マックス・ローチの歴史的名作にインスパイアされたとおぼしきアルバム・タイトル。
ブルックリンを拠点に演奏しているという、若きサックス奏者のデビュー作です。
BLM運動を背景にしているのかなと思いましたが、
その音楽からは、そうした主張は汲み取ることができません。
カゼンダ・ジョージは、ガイアナ出身の父とジャマイカ出身の母のもと、
バークレーで生まれ育ち、高校卒業後にボストンへ移り、
ハーバード大学とニュー・イングランド音楽院に学び、
ジャズ・コンポーズの修士号を取得したという俊英。
在学中の2012年にはハバナへ渡り、キューバ音楽も勉強しています。
キューバ音楽を通じて、アフリカ音楽や文化にも傾倒し、
南米/カリブ海をルーツとする自身のアイデンティティを模索するようになったとのこと。
アルバムには‘Haiti’ なんて曲名もあるので、
音楽研究の成果が発揮されているのかと思いきや、どうもその気配はありません。
むしろなぜ「ハイチ」なのか疑問に思うほどで、
キューバ音楽を学んだという痕跡は、
かろうじてラスト・トラックの‘Understanding’ で、
ピアノがチャングイのビート刻むのが聴き取れる程度ですかねえ。
またご本人は、ジョン・コルトレーン、J・ディラ、
ジョアン・ジルベルトに敬意を表しているんですが、
少なくともカゼンダ・ジョージのテナー・サックスに、コルトレーンの影はみられません。
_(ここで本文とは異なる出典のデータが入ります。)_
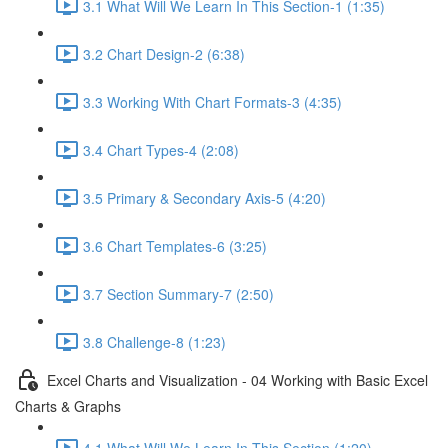
3.1 What Will We Learn In This Section-1 (1:35)
3.2 Chart Design-2 (6:38)
3.3 Working With Chart Formats-3 (4:35)
3.4 Chart Types-4 (2:08)
3.5 Primary & Secondary Axis-5 (4:20)
3.6 Chart Templates-6 (3:25)
3.7 Section Summary-7 (2:50)
3.8 Challenge-8 (1:23)
Excel Charts and Visualization - 04 Working with Basic Excel
Charts & Graphs
4.1 What Will We Learn In This Section (1:20)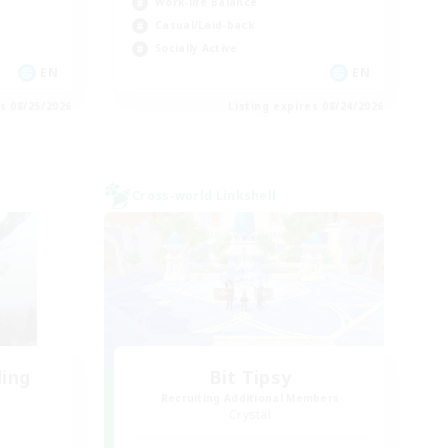
Work-life Balance
Casual/Laid-back
Socially Active
EN
EN
es 08/25/2026
Listing expires 08/24/2026
Cross-world Linkshell
ding
Bit Tipsy
Recruiting Additional Members
Crystal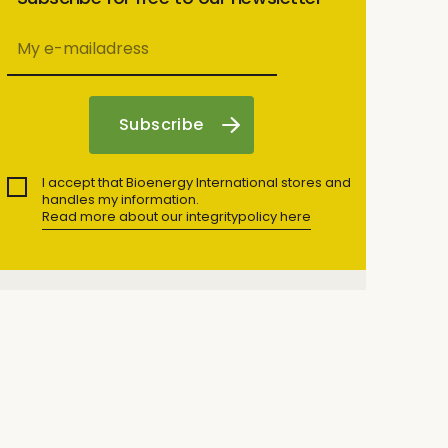
I accept that Bioenergy International stores and
handles my information.
Read more about our integritypolicy here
むしろレスター・ヤングを連想する、なめらかな温かいトーンが持ち味です。
バイオ情報やタイトルから想定される音楽とは、ことごとく違っているんですが、
ストレート・アヘッドなコンテンポラリー・ジャズの優良作じゃないですかね。
ポップともいえる曲作りのうまさや、フックの利いたメロディにも魅力があります。
レコーディング後にカゼンダの妻となったという、
サミ・スティーヴンスがヴォーカルをとる曲では、
そのポップ・センスがいかんなく発揮されていますよ。
アダム・アルーダのドラムスとタイロン・アレンのベースによる
弾力のあるリズム・セクションにのって、
カゼンダは中音域の豊かな、ソフトなトーンを紡いでいきます。
変拍子もさらりとこなすのは、いまどきですね。
アイザック・ウィルソンは、流麗な速弾きをピアノで聞かせたり、
ウーリッツァーでメロウな音色を奏でたりと、
バランスのとれたアンサンブルに、さまざまな表情を与えています。
ループしたトラックを使った曲など、ビート・メイカーとしての才能も発揮していますが、
カゼンダの豊かな音楽性は、デビュー作にはまだまだ投影されていないのでは。
デイヴ・ダグラスのレーベルからデビューしたくらいなんだから、
その才能はまだうかがい知れぬものがありそうで、次作がさらに楽しみです。